----- Extracted entries -----

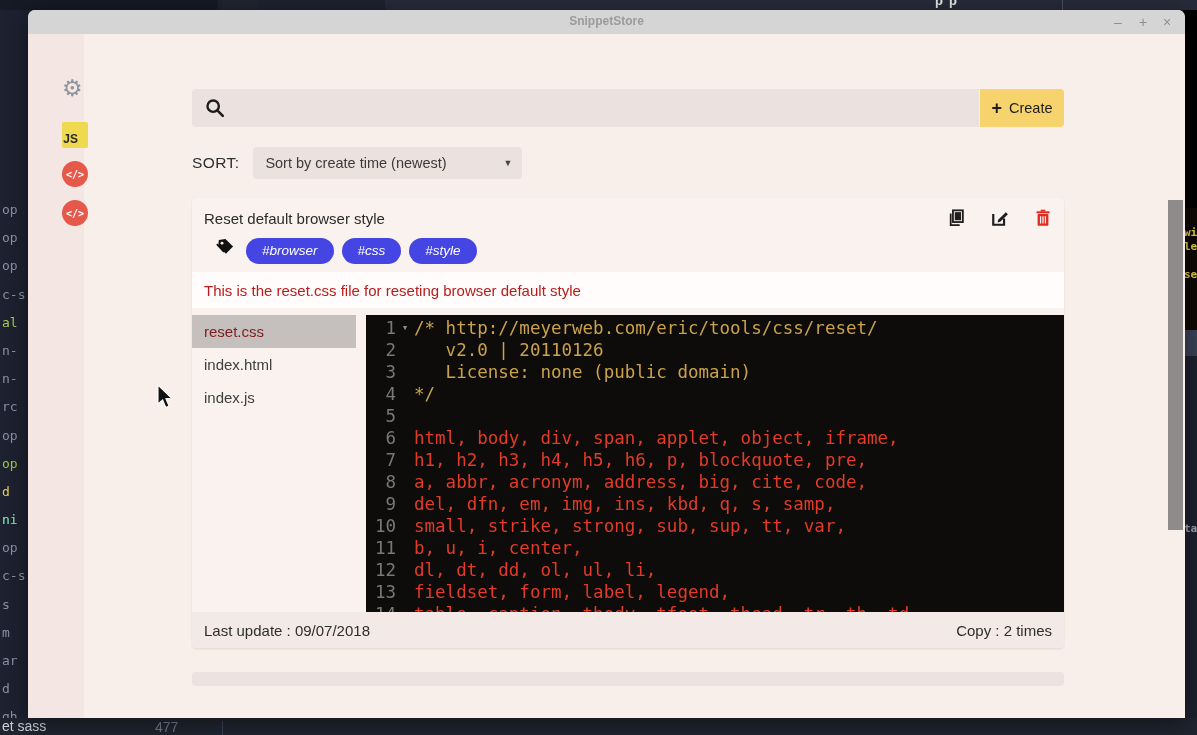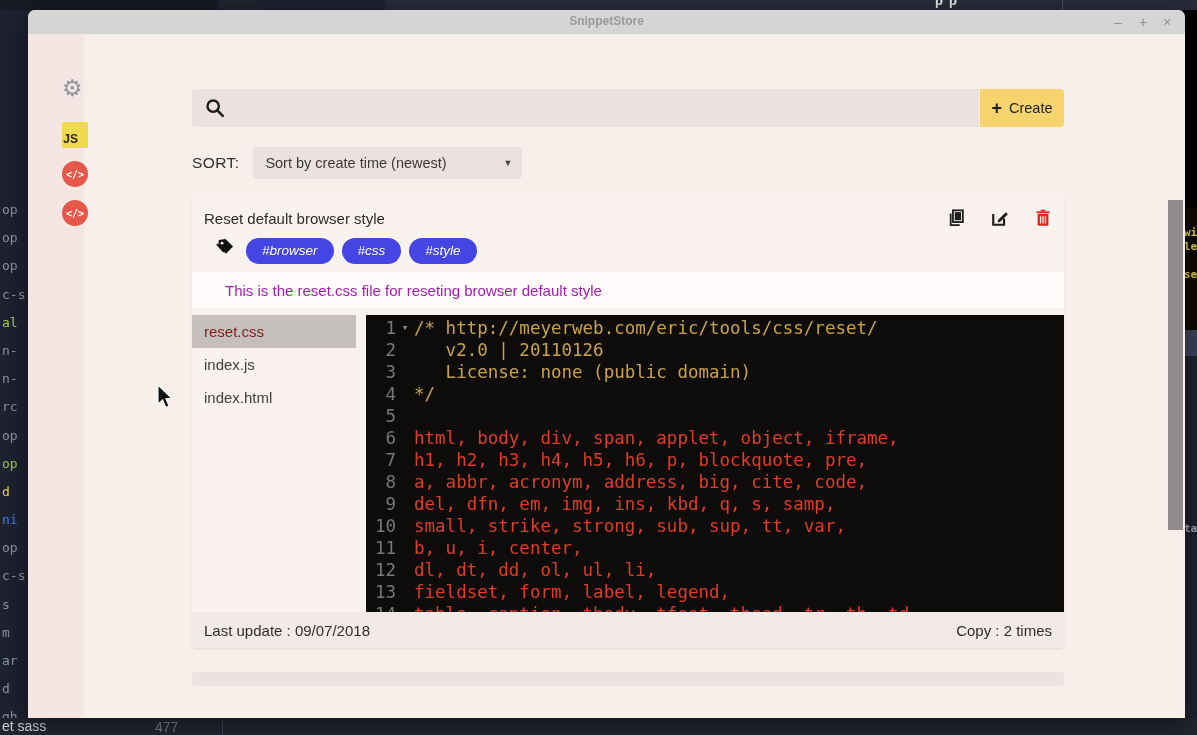--- a/index.html
+++ b/index.html
@@ -77,21 +77,21 @@
   .action-icon { width:18px; height:18px; cursor:pointer; }
 
   .tags-row { position:absolute; left:12px; top:40px; width:872px; height:34px; display:flex; padding-left:11px; }
   .tag-icon { width:19px; height:19px; margin-right:12px; }
   .tags { display:flex; gap:8px; }
   .tag-pill { height:26px; line-height:26px; padding:0 16px; border-radius:13px; background:#4545e4;
               color:#fff; font-style:italic; font-size:13.5px; cursor:pointer; }
 
   .desc-row { position:absolute; left:0; top:74px; width:872px; height:36px; background:#fffcfb;
               display:flex; align-items:center; }
-  .desc-text { font-size:15px; color:#a21caf; padding-left:12px;margin-left:21px; }
+  .desc-text { font-size:15px; color:#b91c1c; padding-left:12px; }
 
   .content-row { position:absolute; left:0; top:110px; width:872px; height:304px; }
   .file-list { position:absolute; left:0; top:7px; width:164px; }
   .file-item { height:33px; line-height:33px; padding-left:12px; font-size:15px; color:#3f3f3f; cursor:pointer; }
   .file-item.selected { background:#c5bfbe; color:#7f1d1d; }
 
   .code-area { position:absolute; left:174px; top:7px; width:698px; height:297px; background:#0d0c0a;
                overflow:hidden; padding-top:2px; }
   .code-row { display:flex; height:22px; line-height:22px; font-family:"DejaVu Sans Mono",monospace; font-size:17.5px; }
   .ln { width:30px; text-align:right; color:#787878; flex:0 0 auto; }
@@ -139,21 +139,21 @@
     <div class="lfrag" style="color: rgb(135, 146, 166);">n-</div>
 
     <div class="lfrag" style="color: rgb(135, 146, 166);">rc</div>
 
     <div class="lfrag" style="color: rgb(135, 146, 166);">op</div>
 
     <div class="lfrag" style="color: rgb(155, 204, 65);">op</div>
 
     <div class="lfrag" style="color: rgb(229, 212, 76);">d</div>
 
-    <div class="lfrag" style="color: #3b82f6;">ni</div>
+    <div class="lfrag" style="color: #86efac;">ni</div>
 
     <div class="lfrag" style="color: rgb(135, 146, 166);">op</div>
 
     <div class="lfrag" style="color: rgb(135, 146, 166);">c-s</div>
 
     <div class="lfrag" style="color: rgb(135, 146, 166);">s</div>
 
     <div class="lfrag" style="color: rgb(135, 146, 166);">m</div>
 
     <div class="lfrag" style="color: rgb(135, 146, 166);">ar</div>
@@ -269,25 +269,25 @@
     </div>
 
     <div class="content-row">
       <div class="file-list">
 
           <div class="file-item selected">
             <span>reset.css</span>
           </div>
 
           <div class="file-item">
+            <span>index.html</span>
+          </div>
+
+          <div class="file-item">
             <span>index.js</span>
-          </div>
-
-          <div class="file-item">
-            <span>index.html</span>
           </div>
         </div>
 
       <div class="code-area">
 
           <div class="code-row comment">
             <span class="ln">1</span>
             <span class="fold">▾</span>
             <span class="ct">/* http://meyerweb.com/eric/tools/css/reset/</span>
           </div>

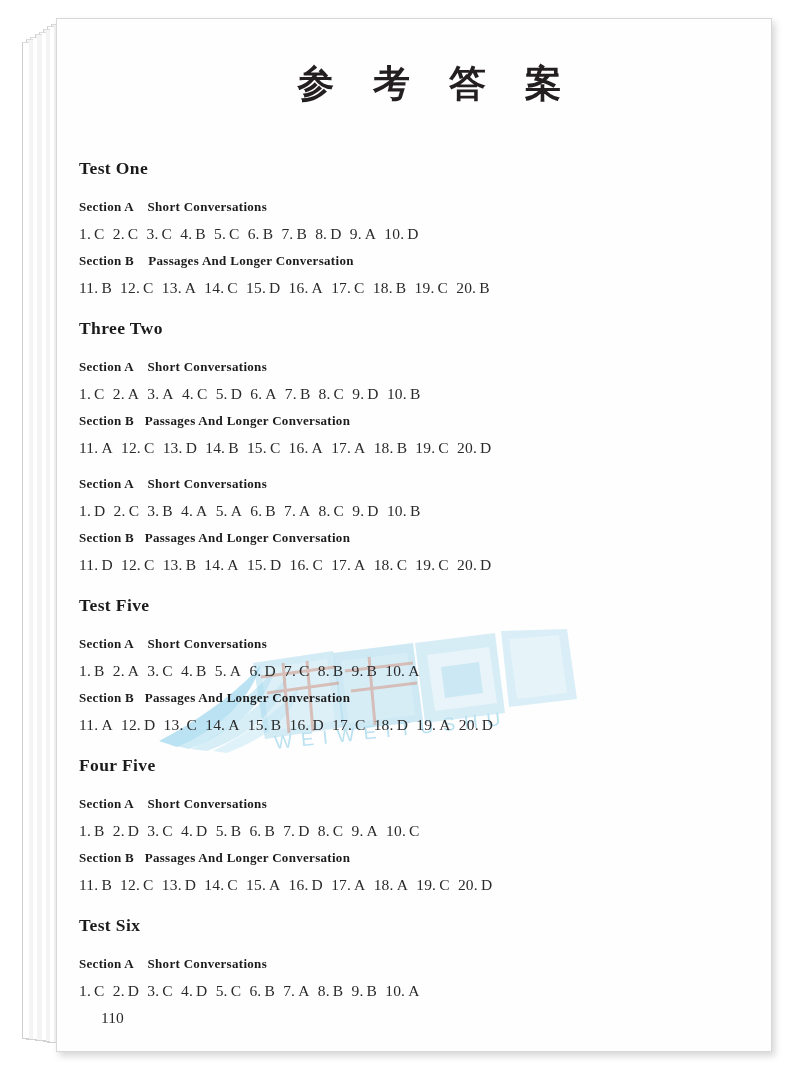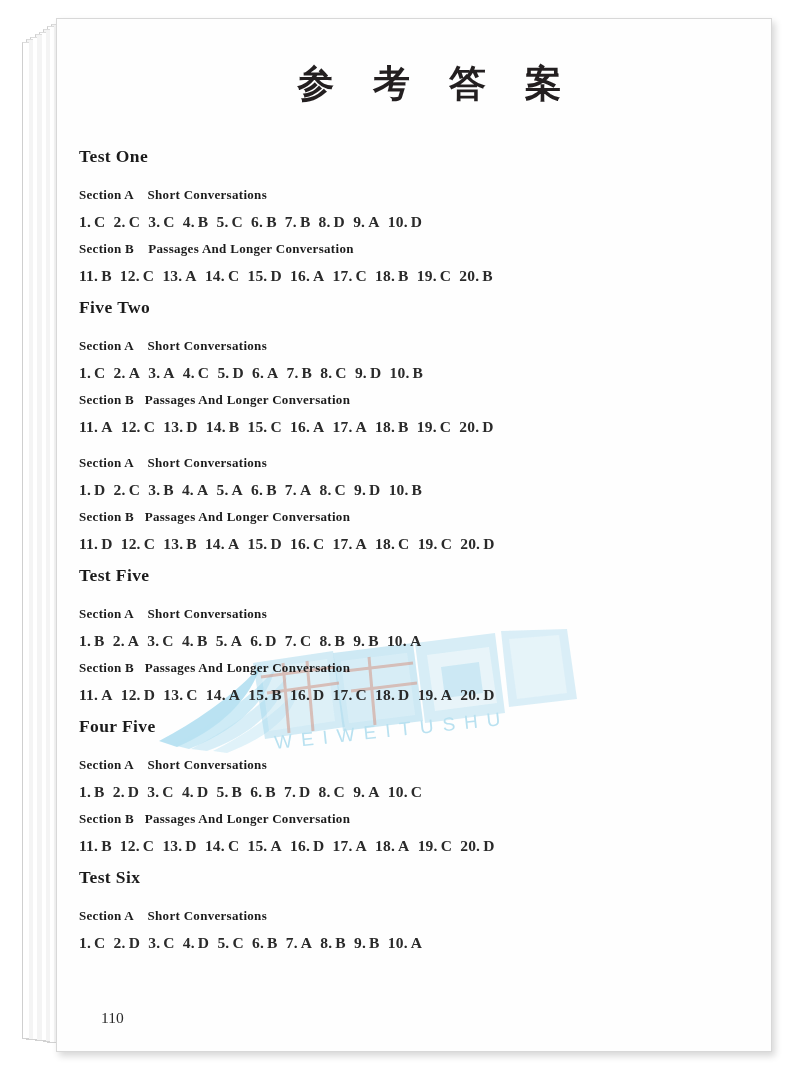--- a/index.html
+++ b/index.html
@@ -86,41 +86,40 @@
     width: 660px;
     z-index: 6;
   }
 
   .test-block { margin-bottom: 3px; }
 
   .test-title {
     font-size: 17.5px;
     font-weight: bold;
     color: #1b1b1b;
-    margin: 0 0 3px 0;
+    margin: 12px 0 3px 0;
     letter-spacing: 0.4px;
     line-height: 31px;
   }
 
   .section-head {
     font-size: 13px;
     font-weight: bold;
     color: #1b1b1b;
     line-height: 27px;
     white-space: pre;
     letter-spacing: 0.3px;
   }
 
   .answer-row {
     font-size: 15.5px;
     color: #2a2a2a;
     line-height: 27px;
     white-space: nowrap;
     letter-spacing: 0.2px;
-    font-weight: bold;
   }
   .answer-row .ans {
     display: inline-block;
   }
   .answer-row .ans .num { }
   .answer-row .ans .letter { margin-left: 3px; }
 
   .gap-before-section { margin-top: 9px; }
 
   #page-number {
@@ -196,21 +195,21 @@
 
     <div id="content">
         <div class="test-block">
           <div class="test-title">Test One</div>
           <div class="section-head gap-before-section">Section A    Short Conversations</div>
           <div class="answer-row"><span class="ans"><span class="num">1.</span><span class="letter">C</span></span><span>&nbsp;&nbsp;</span><span class="ans"><span class="num">2.</span><span class="letter">C</span></span><span>&nbsp;&nbsp;</span><span class="ans"><span class="num">3.</span><span class="letter">C</span></span><span>&nbsp;&nbsp;</span><span class="ans"><span class="num">4.</span><span class="letter">B</span></span><span>&nbsp;&nbsp;</span><span class="ans"><span class="num">5.</span><span class="letter">C</span></span><span>&nbsp;&nbsp;</span><span class="ans"><span class="num">6.</span><span class="letter">B</span></span><span>&nbsp;&nbsp;</span><span class="ans"><span class="num">7.</span><span class="letter">B</span></span><span>&nbsp;&nbsp;</span><span class="ans"><span class="num">8.</span><span class="letter">D</span></span><span>&nbsp;&nbsp;</span><span class="ans"><span class="num">9.</span><span class="letter">A</span></span><span>&nbsp;&nbsp;</span><span class="ans"><span class="num">10.</span><span class="letter">D</span></span></div>
           <div class="section-head">Section B    Passages And Longer Conversation</div>
           <div class="answer-row"><span class="ans"><span class="num">11.</span><span class="letter">B</span></span><span>&nbsp;&nbsp;</span><span class="ans"><span class="num">12.</span><span class="letter">C</span></span><span>&nbsp;&nbsp;</span><span class="ans"><span class="num">13.</span><span class="letter">A</span></span><span>&nbsp;&nbsp;</span><span class="ans"><span class="num">14.</span><span class="letter">C</span></span><span>&nbsp;&nbsp;</span><span class="ans"><span class="num">15.</span><span class="letter">D</span></span><span>&nbsp;&nbsp;</span><span class="ans"><span class="num">16.</span><span class="letter">A</span></span><span>&nbsp;&nbsp;</span><span class="ans"><span class="num">17.</span><span class="letter">C</span></span><span>&nbsp;&nbsp;</span><span class="ans"><span class="num">18.</span><span class="letter">B</span></span><span>&nbsp;&nbsp;</span><span class="ans"><span class="num">19.</span><span class="letter">C</span></span><span>&nbsp;&nbsp;</span><span class="ans"><span class="num">20.</span><span class="letter">B</span></span></div>
         </div>
         <div class="test-block">
-          <div class="test-title">Five Two</div>
+          <div class="test-title">Three Two</div>
           <div class="section-head gap-before-section">Section A    Short Conversations</div>
           <div class="answer-row"><span class="ans"><span class="num">1.</span><span class="letter">C</span></span><span>&nbsp;&nbsp;</span><span class="ans"><span class="num">2.</span><span class="letter">A</span></span><span>&nbsp;&nbsp;</span><span class="ans"><span class="num">3.</span><span class="letter">A</span></span><span>&nbsp;&nbsp;</span><span class="ans"><span class="num">4.</span><span class="letter">C</span></span><span>&nbsp;&nbsp;</span><span class="ans"><span class="num">5.</span><span class="letter">D</span></span><span>&nbsp;&nbsp;</span><span class="ans"><span class="num">6.</span><span class="letter">A</span></span><span>&nbsp;&nbsp;</span><span class="ans"><span class="num">7.</span><span class="letter">B</span></span><span>&nbsp;&nbsp;</span><span class="ans"><span class="num">8.</span><span class="letter">C</span></span><span>&nbsp;&nbsp;</span><span class="ans"><span class="num">9.</span><span class="letter">D</span></span><span>&nbsp;&nbsp;</span><span class="ans"><span class="num">10.</span><span class="letter">B</span></span></div>
           <div class="section-head">Section B   Passages And Longer Conversation</div>
           <div class="answer-row"><span class="ans"><span class="num">11.</span><span class="letter">A</span></span><span>&nbsp;&nbsp;</span><span class="ans"><span class="num">12.</span><span class="letter">C</span></span><span>&nbsp;&nbsp;</span><span class="ans"><span class="num">13.</span><span class="letter">D</span></span><span>&nbsp;&nbsp;</span><span class="ans"><span class="num">14.</span><span class="letter">B</span></span><span>&nbsp;&nbsp;</span><span class="ans"><span class="num">15.</span><span class="letter">C</span></span><span>&nbsp;&nbsp;</span><span class="ans"><span class="num">16.</span><span class="letter">A</span></span><span>&nbsp;&nbsp;</span><span class="ans"><span class="num">17.</span><span class="letter">A</span></span><span>&nbsp;&nbsp;</span><span class="ans"><span class="num">18.</span><span class="letter">B</span></span><span>&nbsp;&nbsp;</span><span class="ans"><span class="num">19.</span><span class="letter">C</span></span><span>&nbsp;&nbsp;</span><span class="ans"><span class="num">20.</span><span class="letter">D</span></span></div>
         </div>
         <div class="test-block">
           <div class="section-head gap-before-section">Section A    Short Conversations</div>
           <div class="answer-row"><span class="ans"><span class="num">1.</span><span class="letter">D</span></span><span>&nbsp;&nbsp;</span><span class="ans"><span class="num">2.</span><span class="letter">C</span></span><span>&nbsp;&nbsp;</span><span class="ans"><span class="num">3.</span><span class="letter">B</span></span><span>&nbsp;&nbsp;</span><span class="ans"><span class="num">4.</span><span class="letter">A</span></span><span>&nbsp;&nbsp;</span><span class="ans"><span class="num">5.</span><span class="letter">A</span></span><span>&nbsp;&nbsp;</span><span class="ans"><span class="num">6.</span><span class="letter">B</span></span><span>&nbsp;&nbsp;</span><span class="ans"><span class="num">7.</span><span class="letter">A</span></span><span>&nbsp;&nbsp;</span><span class="ans"><span class="num">8.</span><span class="letter">C</span></span><span>&nbsp;&nbsp;</span><span class="ans"><span class="num">9.</span><span class="letter">D</span></span><span>&nbsp;&nbsp;</span><span class="ans"><span class="num">10.</span><span class="letter">B</span></span></div>
           <div class="section-head">Section B   Passages And Longer Conversation</div>
           <div class="answer-row"><span class="ans"><span class="num">11.</span><span class="letter">D</span></span><span>&nbsp;&nbsp;</span><span class="ans"><span class="num">12.</span><span class="letter">C</span></span><span>&nbsp;&nbsp;</span><span class="ans"><span class="num">13.</span><span class="letter">B</span></span><span>&nbsp;&nbsp;</span><span class="ans"><span class="num">14.</span><span class="letter">A</span></span><span>&nbsp;&nbsp;</span><span class="ans"><span class="num">15.</span><span class="letter">D</span></span><span>&nbsp;&nbsp;</span><span class="ans"><span class="num">16.</span><span class="letter">C</span></span><span>&nbsp;&nbsp;</span><span class="ans"><span class="num">17.</span><span class="letter">A</span></span><span>&nbsp;&nbsp;</span><span class="ans"><span class="num">18.</span><span class="letter">C</span></span><span>&nbsp;&nbsp;</span><span class="ans"><span class="num">19.</span><span class="letter">C</span></span><span>&nbsp;&nbsp;</span><span class="ans"><span class="num">20.</span><span class="letter">D</span></span></div>

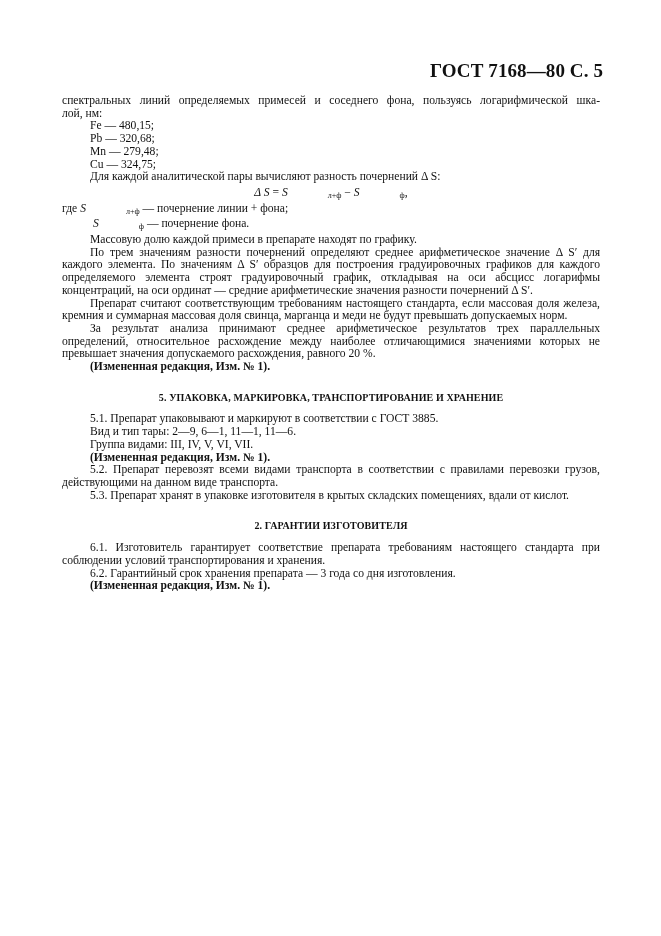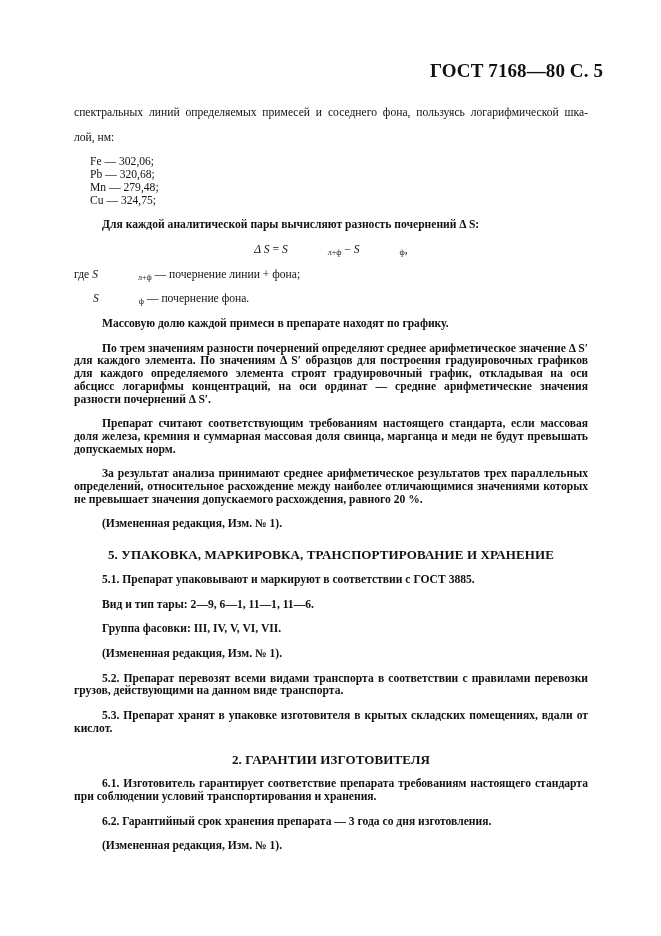--- a/index.html
+++ b/index.html
@@ -9,46 +9,46 @@
       color: #111111;
     }
     .page-header {
       position: absolute; top: 60px; right: 58px;
       font-weight: bold; font-size: 19px; letter-spacing: 0.1px;
     }
     .content {
       position: absolute; left: 62px; top: 95px; width: 538px;
       font-size: 11.6px; line-height: 12.7px;
     }
-    .p { margin: 12px; text-align: justify; text-align-last: left; }
-    .ind { text-indent: 28px; font-weight: bold; }
+    .p { margin: 0; text-align: justify; text-align-last: left; }
+    .ind { text-indent: 28px; }
     .lst { margin: 0; padding-left: 28px; }
     .just-full { text-align-last: justify; }
     .bold { font-weight: bold; }
     .formula { text-align: center; margin: 3px 0 3px 0; font-style: normal; }
     .it { font-style: italic; }
     sub { font-size: 8px; vertical-align: -2px; line-height: 0; padding-left: 40px; }
     .where-2 { padding-left: 28px; margin: 3px; }
     .section-title {
-      text-align: center; font-weight: bold; font-size: 13px;
+      text-align: center; font-weight: bold; font-size: 10px;
       margin: 18px 0 9px 0; letter-spacing: 0.1px;
     }
   </style>
 </head>
 <body>
 
 <div class="page-header">ГОСТ 7168—80 С. 5</div>
 
 <div class="content">
 
   <p class="p just-full">спектральных линий определяемых примесей и соседнего фона, пользуясь логарифмической шка-</p>
   <p class="p">лой, нм:</p>
 
   <div>
-    <p class="lst">Fe — 302,06;</p>
+    <p class="lst">Fe — 480,15;</p>
     <p class="lst">Pb — 320,68;</p>
     <p class="lst">Mn — 279,48;</p>
     <p class="lst">Cu — 324,75;</p>
   </div>
 
   <p class="p ind">Для каждой аналитической пары вычисляют разность почернений Δ S:</p>
 
   <p class="formula"><span class="it">Δ S</span><span> = </span><span class="it">S</span><sub>л+ф</sub><span> − </span><span class="it">S</span><sub>ф</sub><span>,</span></p>
 
   <p class="p"><span>где </span><span class="it">S</span><sub>л+ф</sub><span> — почернение линии + фона;</span></p>
@@ -56,21 +56,21 @@
 
   <p class="p ind">Массовую долю каждой примеси в препарате находят по графику.</p>
   <p class="p ind">По трем значениям разности почернений определяют среднее арифметическое значение Δ S′ для каждого элемента. По значениям Δ S′ образцов для построения градуировочных графиков для каждого определяемого элемента строят градуировочный график, откладывая на оси абсцисс логарифмы концентраций, на оси ординат — средние арифметические значения разности почернений Δ S′.</p>
   <p class="p ind">Препарат считают соответствующим требованиям настоящего стандарта, если массовая доля железа, кремния и суммарная массовая доля свинца, марганца и меди не будут превышать допускаемых норм.</p>
   <p class="p ind">За результат анализа принимают среднее арифметическое результатов трех параллельных определений, относительное расхождение между наиболее отличающимися значениями которых не превышает значения допускаемого расхождения, равного 20 %.</p>
   <p class="p ind bold">(Измененная редакция, Изм. № 1).</p>
 
   <h2 class="section-title">5. УПАКОВКА, МАРКИРОВКА, ТРАНСПОРТИРОВАНИЕ И ХРАНЕНИЕ</h2>
   <p class="p ind">5.1. Препарат упаковывают и маркируют в соответствии с ГОСТ 3885.</p>
   <p class="p ind">Вид и тип тары: 2—9, 6—1, 11—1, 11—6.</p>
-  <p class="p ind">Группа фасовки: III, IV, V, VI, VII.</p>
+  <p class="p ind">Группа видами: III, IV, V, VI, VII.</p>
   <p class="p ind bold">(Измененная редакция, Изм. № 1).</p>
   <p class="p ind">5.2. Препарат перевозят всеми видами транспорта в соответствии с правилами перевозки грузов, действующими на данном виде транспорта.</p>
   <p class="p ind">5.3. Препарат хранят в упаковке изготовителя в крытых складских помещениях, вдали от кислот.</p>
 
   <h2 class="section-title">2. ГАРАНТИИ ИЗГОТОВИТЕЛЯ</h2>
   <p class="p ind">6.1. Изготовитель гарантирует соответствие препарата требованиям настоящего стандарта при соблюдении условий транспортирования и хранения.</p>
   <p class="p ind">6.2. Гарантийный срок хранения препарата — 3 года со дня изготовления.</p>
   <p class="p ind bold">(Измененная редакция, Изм. № 1).</p>
 
 </div>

-----

**Assignment**
Retype exactly the lines above, from the one with "видами: III, IV, V, VI, VII.</p>" through the one with "со дня изготовления.</p>", inclusive.

**Task result**
+  <p class="p ind">Группа видами: III, IV, V, VI, VII.</p>
   <p class="p ind bold">(Измененная редакция, Изм. № 1).</p>
   <p class="p ind">5.2. Препарат перевозят всеми видами транспорта в соответствии с правилами перевозки грузов, действующими на данном виде транспорта.</p>
   <p class="p ind">5.3. Препарат хранят в упаковке изготовителя в крытых складских помещениях, вдали от кислот.</p>
 
   <h2 class="section-title">2. ГАРАНТИИ ИЗГОТОВИТЕЛЯ</h2>
   <p class="p ind">6.1. Изготовитель гарантирует соответствие препарата требованиям настоящего стандарта при соблюдении условий транспортирования и хранения.</p>
   <p class="p ind">6.2. Гарантийный срок хранения препарата — 3 года со дня изготовления.</p>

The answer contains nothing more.